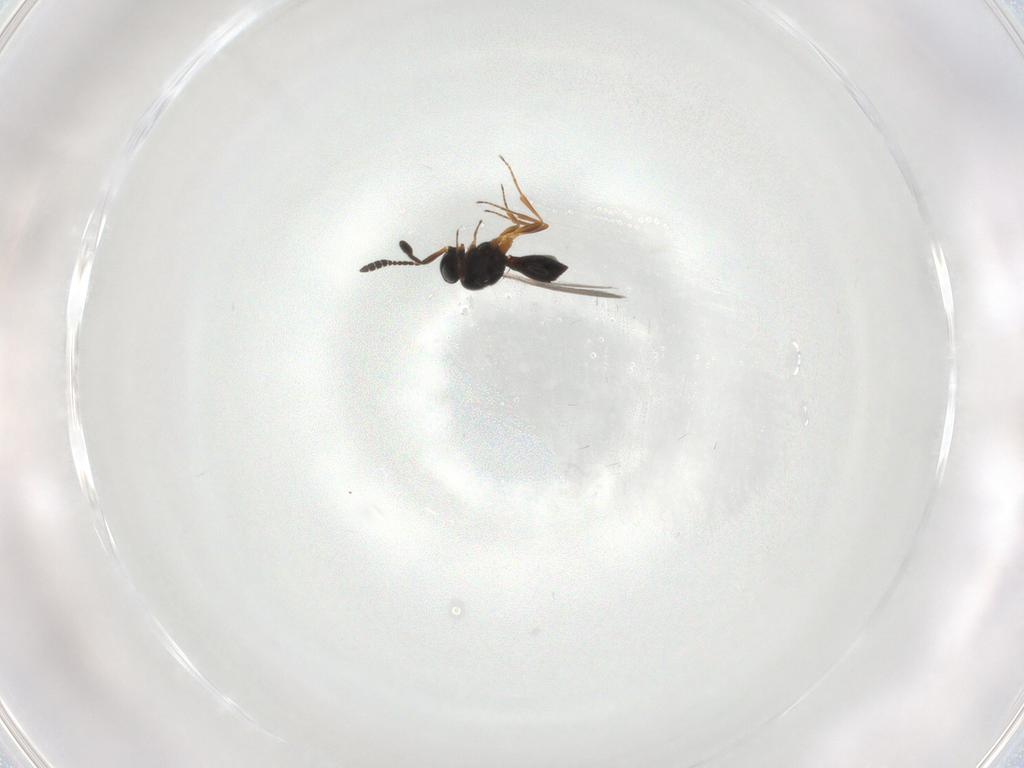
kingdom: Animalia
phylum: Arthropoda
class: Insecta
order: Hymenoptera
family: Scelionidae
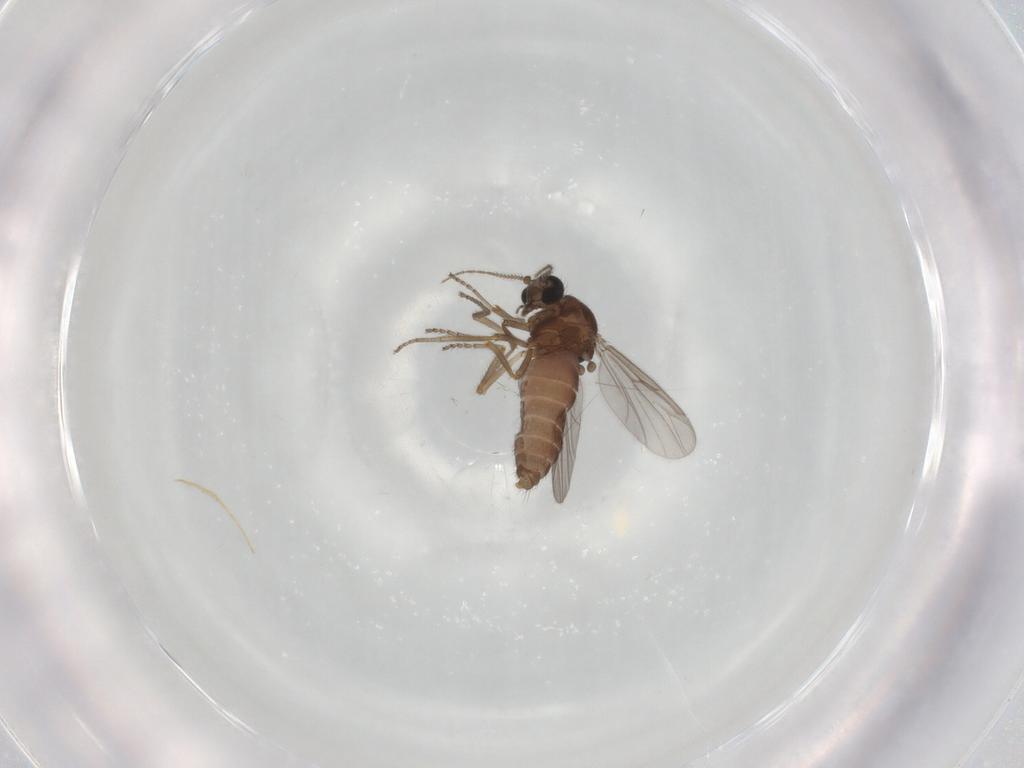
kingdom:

----

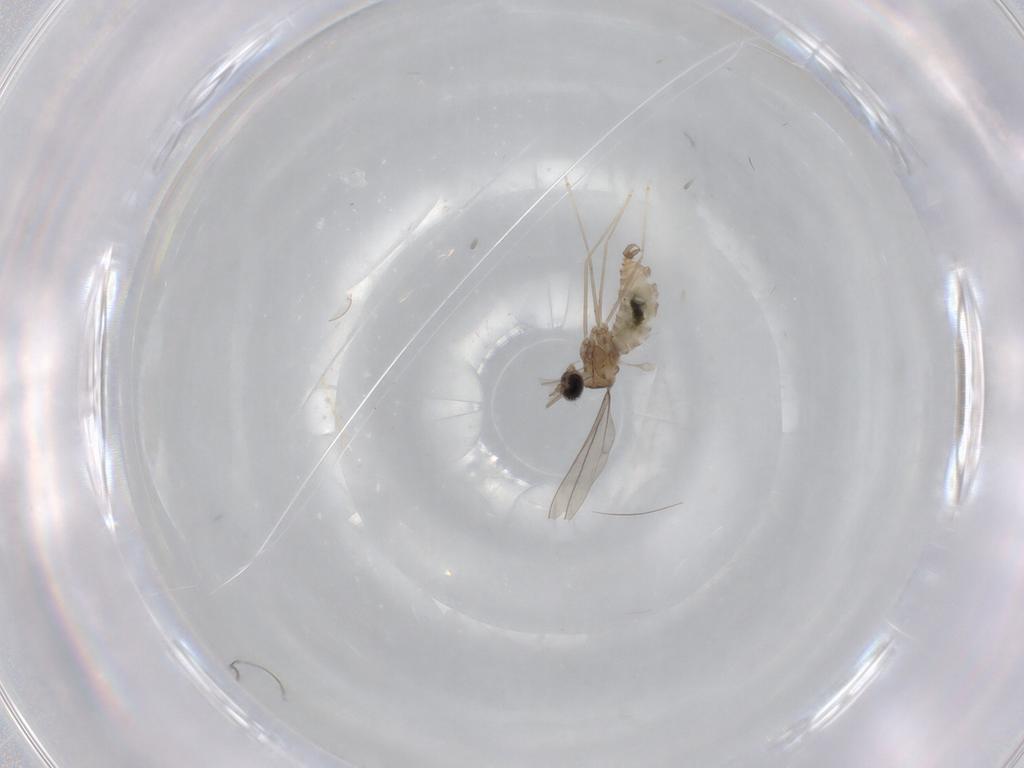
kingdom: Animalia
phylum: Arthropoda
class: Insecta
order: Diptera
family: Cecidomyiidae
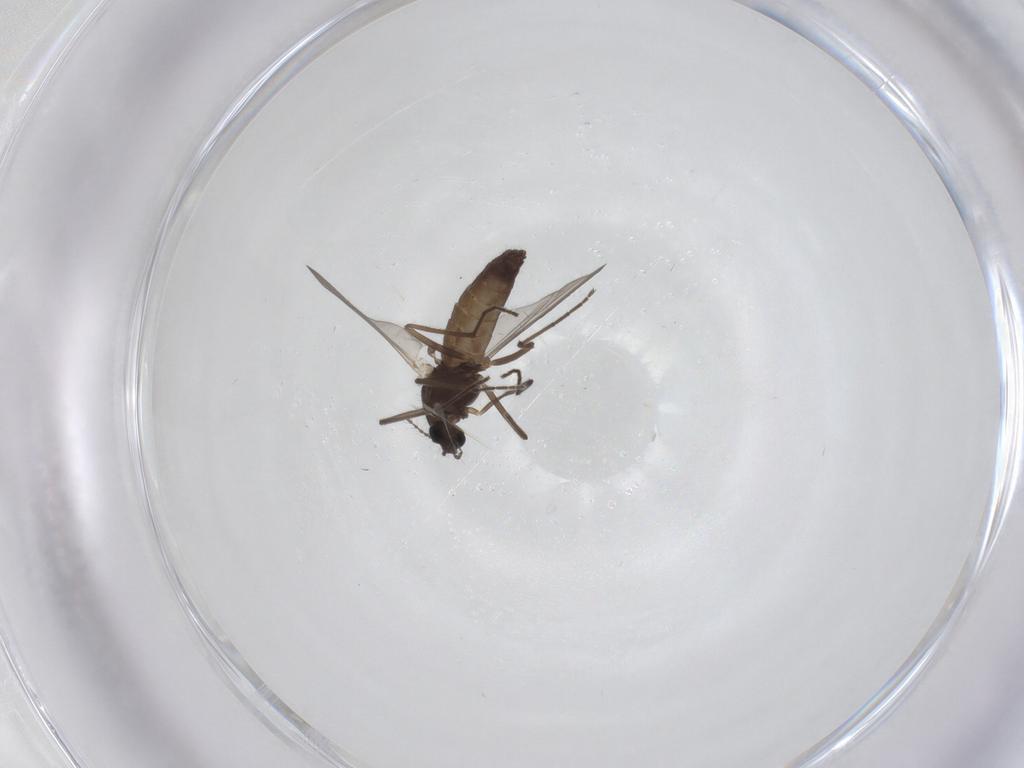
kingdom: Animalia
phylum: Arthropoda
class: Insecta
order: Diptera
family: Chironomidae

----

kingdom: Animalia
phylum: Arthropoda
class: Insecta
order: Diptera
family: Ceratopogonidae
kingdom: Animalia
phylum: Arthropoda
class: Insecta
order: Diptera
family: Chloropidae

----

How many lines in the listing above contain the string "family" with the same capitalization? Reply with the number alone.

5